First discovered in 1911, superconductors are devices that conduct electricity with zero resistance. Because none of the energy is lost during the transmission process, superconductors could allow us to generate electricity in one place—a solar farm in a sunny region of the US, for example—and send it all over without wasting any.

The problem is that scientists have yet to create a practical superconductor. Existing devices require extreme conditions, such as very low temperatures and incredibly high pressures, which limits their usefulness. That’s why scientists across the globe are on the hunt for a superconductor that works at room temperature, and this new study, published in the journal Nature, represents a giant leap forward in that effort.

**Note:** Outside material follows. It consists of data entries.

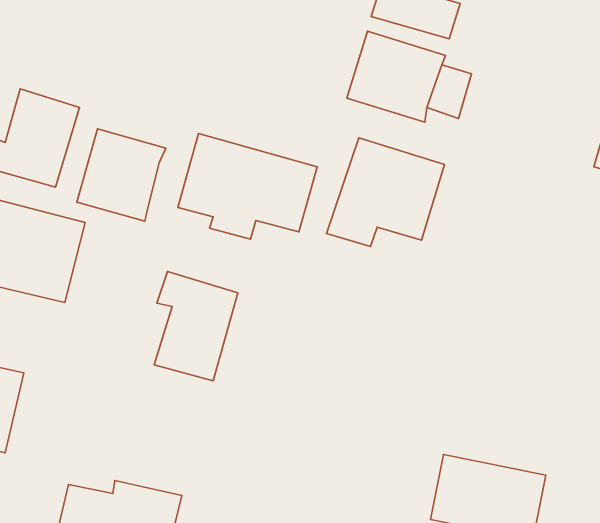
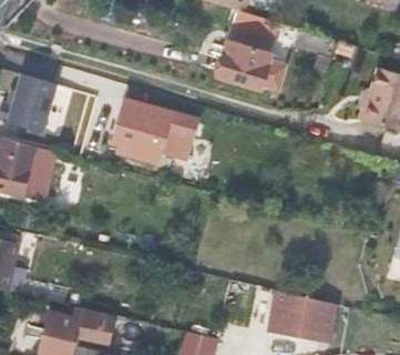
building: [77,129,166,221] -> none
building: [326,138,444,247] -> none
building: [154,271,238,381] -> none

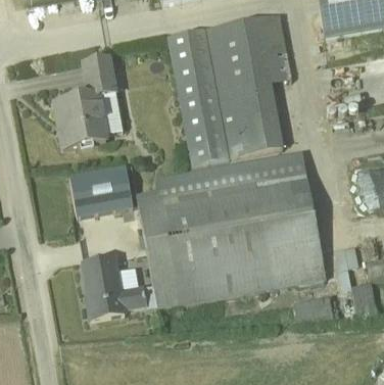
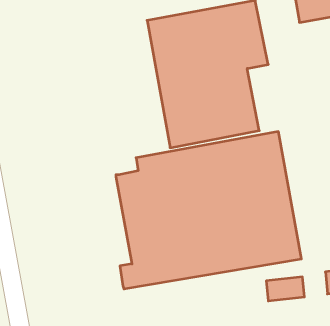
building: [56,55,123,147] -> none
building: [69,166,133,216] -> none
building: [83,256,144,319] -> none

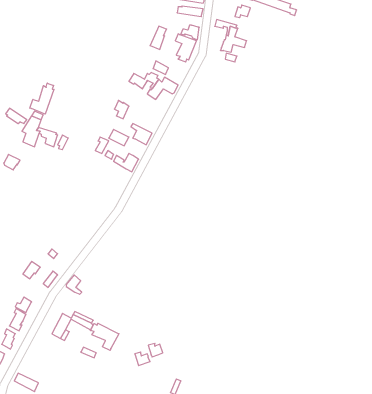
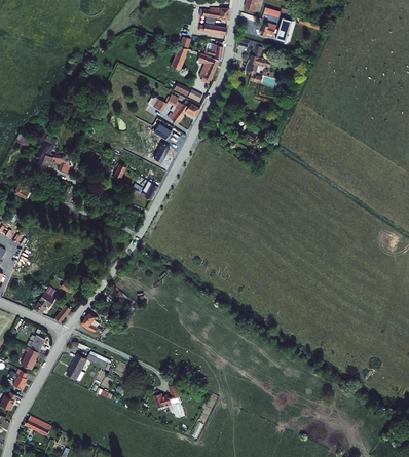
building: [30,83,54,114] -> none
building: [90,323,119,350] -> none

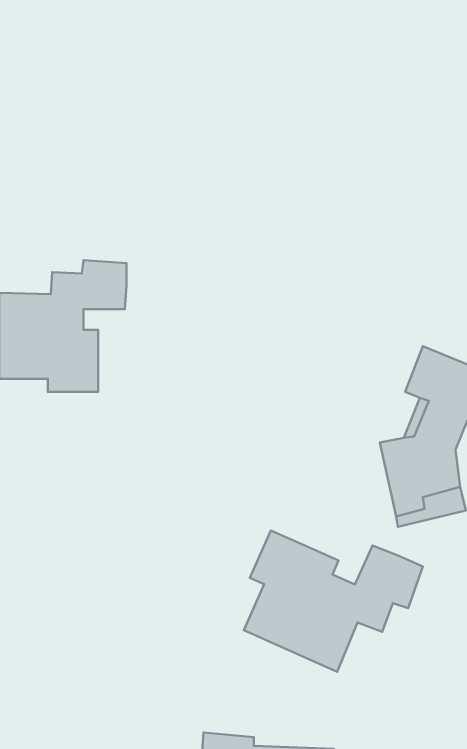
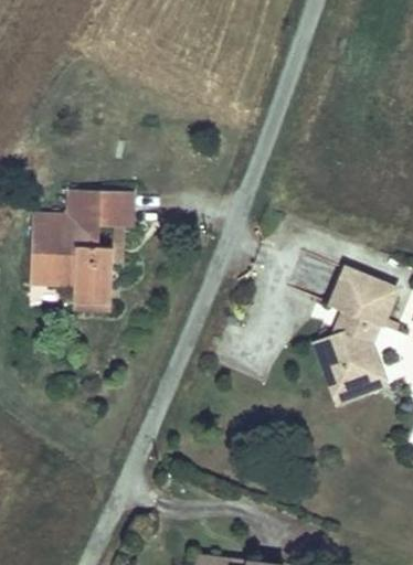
building: [244,531,423,672] -> none

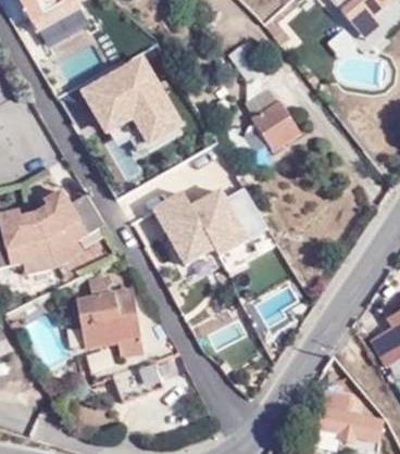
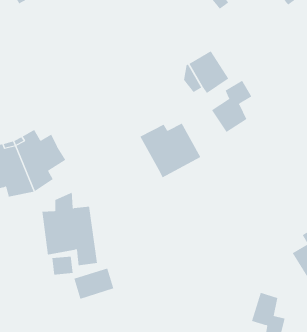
building: [79,54,178,147] -> none
building: none -> [211,80,252,133]
building: [153,192,214,263] -> none

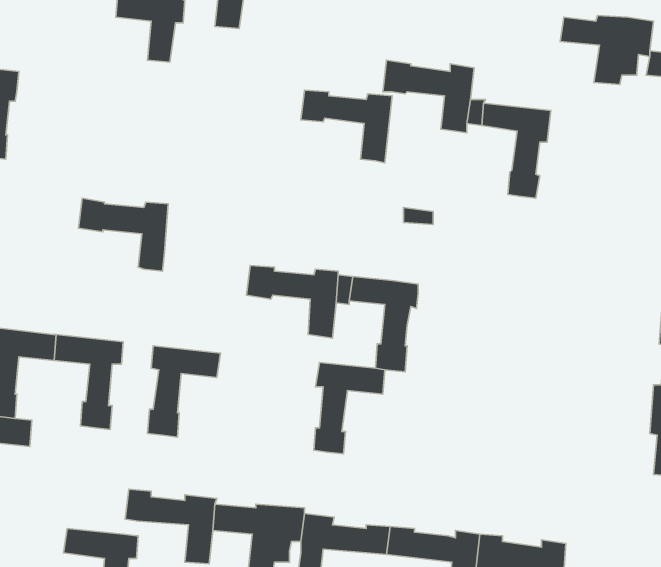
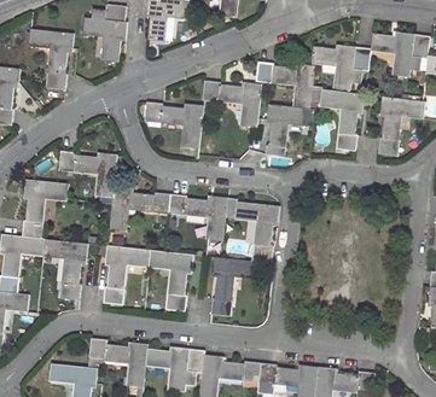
building: none -> [28,30,72,91]
building: none -> [310,46,370,91]
building: none -> [377,97,424,156]
building: none -> [144,101,203,148]
building: none -> [264,104,302,156]
building: none -> [22,180,68,239]
building: none -> [109,186,169,230]
building: none -> [147,251,192,311]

The scientists created a type of material called a lanthanum superhydride. By placing enormous pressure—between 150 and 170 gigapascals, more than one-and-a-half-million times the pressure at sea level—on a sample of the material, they were able to coax it to act as a superconductor at this record-high temperature. Only under these high-pressure conditions did the material, a tiny sample only a few microns across, exhibit superconductivity at the new record temperature.

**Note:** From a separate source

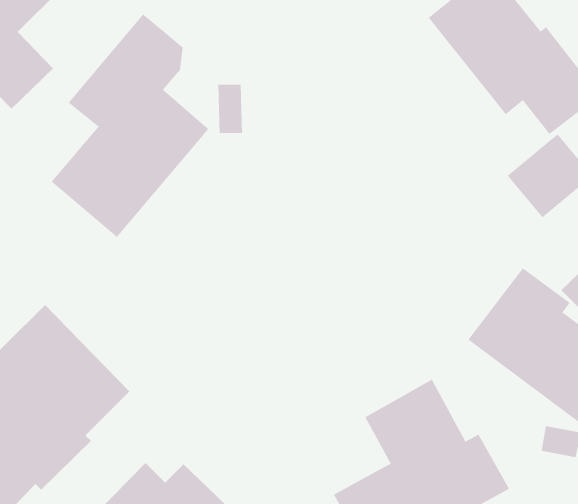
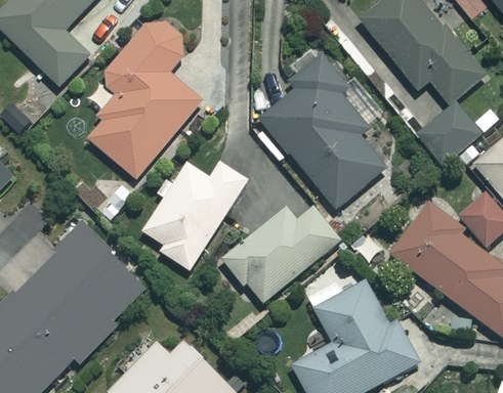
building: none -> [260,55,386,211]
building: none -> [138,161,249,270]
building: none -> [222,208,340,305]

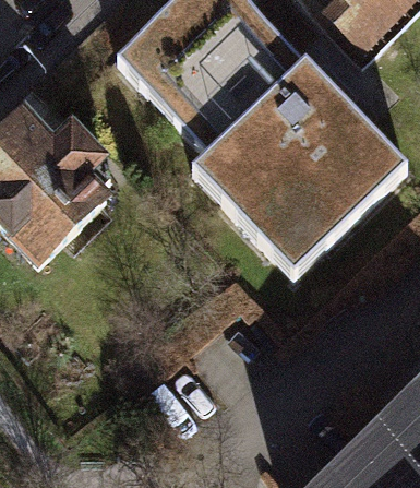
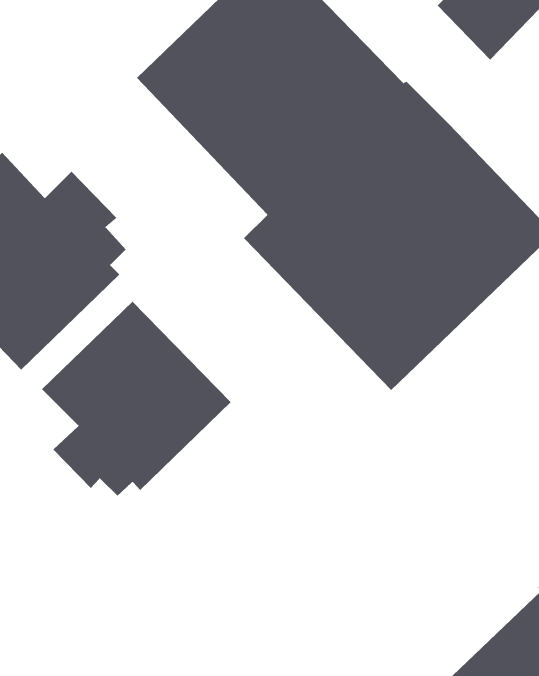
building: none -> [41,301,232,497]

In fact, the material showed three of the four characteristics needed to prove superconductivity: It dropped its electrical resistance, decreased its critical temperature under an external magnetic field and showed a temperature change when some elements were replaced with different isotopes. The fourth characteristic, called the Meissner effect, in which the material expels any magnetic field, was not detected. That’s because the material is so small that this effect could not be observed, researchers said.

They used the Advanced Photon Source at Argonne National Laboratory (CSA CSM), which provides ultrabright, high-energy X-ray beams that have enabled breakthroughs in everything from better batteries to understanding the Earth’s deep interior, to analyze the material. In the experiment, researchers within University of Chicago’s Center for Advanced Radiation Sources squeezed a tiny sample of the material between two microscopic diamonds to exert the pressure needed, then used the beamline’s X-rays to probe its structure and composition.

University of Chicago researcher Vitali Prakapenka said, “Our next goal is to reduce the pressure needed to synthesize samples, to bring the critical temperature closer to ambient and perhaps even create samples that could be synthesized at high pressures, but still superconduct at normal pressures.”